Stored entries
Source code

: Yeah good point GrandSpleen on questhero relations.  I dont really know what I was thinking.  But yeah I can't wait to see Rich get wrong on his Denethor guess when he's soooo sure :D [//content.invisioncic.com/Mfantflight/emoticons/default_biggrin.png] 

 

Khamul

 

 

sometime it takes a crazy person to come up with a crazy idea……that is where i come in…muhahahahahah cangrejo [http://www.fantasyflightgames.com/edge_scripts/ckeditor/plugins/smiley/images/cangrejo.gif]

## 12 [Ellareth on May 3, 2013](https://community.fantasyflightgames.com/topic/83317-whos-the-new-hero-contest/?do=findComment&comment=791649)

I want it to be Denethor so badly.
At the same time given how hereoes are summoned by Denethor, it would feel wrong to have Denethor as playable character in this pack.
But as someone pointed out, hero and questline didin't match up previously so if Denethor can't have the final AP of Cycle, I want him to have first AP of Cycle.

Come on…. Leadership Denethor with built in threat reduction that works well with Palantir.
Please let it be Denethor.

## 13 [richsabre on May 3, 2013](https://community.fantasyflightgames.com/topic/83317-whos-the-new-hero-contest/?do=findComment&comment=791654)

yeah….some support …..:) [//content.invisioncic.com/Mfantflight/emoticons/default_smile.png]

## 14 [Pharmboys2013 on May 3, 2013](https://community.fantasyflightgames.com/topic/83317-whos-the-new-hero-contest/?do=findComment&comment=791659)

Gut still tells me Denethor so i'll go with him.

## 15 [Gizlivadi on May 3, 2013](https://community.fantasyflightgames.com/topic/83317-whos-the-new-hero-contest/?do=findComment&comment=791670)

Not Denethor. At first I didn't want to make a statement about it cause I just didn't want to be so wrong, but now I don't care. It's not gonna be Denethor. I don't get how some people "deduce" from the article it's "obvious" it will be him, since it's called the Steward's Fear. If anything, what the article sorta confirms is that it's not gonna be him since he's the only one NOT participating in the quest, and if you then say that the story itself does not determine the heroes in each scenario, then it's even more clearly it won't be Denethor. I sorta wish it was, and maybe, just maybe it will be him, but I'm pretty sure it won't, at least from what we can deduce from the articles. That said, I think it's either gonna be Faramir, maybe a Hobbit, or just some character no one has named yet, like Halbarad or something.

■ WHAT NEEDS TO BE DONE: The data above should be reproduced in full and exactly.

■ PROBLEM SOLUTION:
Source code

: Yeah good point GrandSpleen on questhero relations.  I dont really know what I was thinking.  But yeah I can't wait to see Rich get wrong on his Denethor guess when he's soooo sure :D [//content.invisioncic.com/Mfantflight/emoticons/default_biggrin.png] 

 

Khamul

 

 

sometime it takes a crazy person to come up with a crazy idea……that is where i come in…muhahahahahah cangrejo [http://www.fantasyflightgames.com/edge_scripts/ckeditor/plugins/smiley/images/cangrejo.gif]

## 12 [Ellareth on May 3, 2013](https://community.fantasyflightgames.com/topic/83317-whos-the-new-hero-contest/?do=findComment&comment=791649)

I want it to be Denethor so badly.
At the same time given how hereoes are summoned by Denethor, it would feel wrong to have Denethor as playable character in this pack.
But as someone pointed out, hero and questline didin't match up previously so if Denethor can't have the final AP of Cycle, I want him to have first AP of Cycle.

Come on…. Leadership Denethor with built in threat reduction that works well with Palantir.
Please let it be Denethor.

## 13 [richsabre on May 3, 2013](https://community.fantasyflightgames.com/topic/83317-whos-the-new-hero-contest/?do=findComment&comment=791654)

yeah….some support …..:) [//content.invisioncic.com/Mfantflight/emoticons/default_smile.png]

## 14 [Pharmboys2013 on May 3, 2013](https://community.fantasyflightgames.com/topic/83317-whos-the-new-hero-contest/?do=findComment&comment=791659)

Gut still tells me Denethor so i'll go with him.

## 15 [Gizlivadi on May 3, 2013](https://community.fantasyflightgames.com/topic/83317-whos-the-new-hero-contest/?do=findComment&comment=791670)

Not Denethor. At first I didn't want to make a statement about it cause I just didn't want to be so wrong, but now I don't care. It's not gonna be Denethor. I don't get how some people "deduce" from the article it's "obvious" it will be him, since it's called the Steward's Fear. If anything, what the article sorta confirms is that it's not gonna be him since he's the only one NOT participating in the quest, and if you then say that the story itself does not determine the heroes in each scenario, then it's even more clearly it won't be Denethor. I sorta wish it was, and maybe, just maybe it will be him, but I'm pretty sure it won't, at least from what we can deduce from the articles. That said, I think it's either gonna be Faramir, maybe a Hobbit, or just some character no one has named yet, like Halbarad or something.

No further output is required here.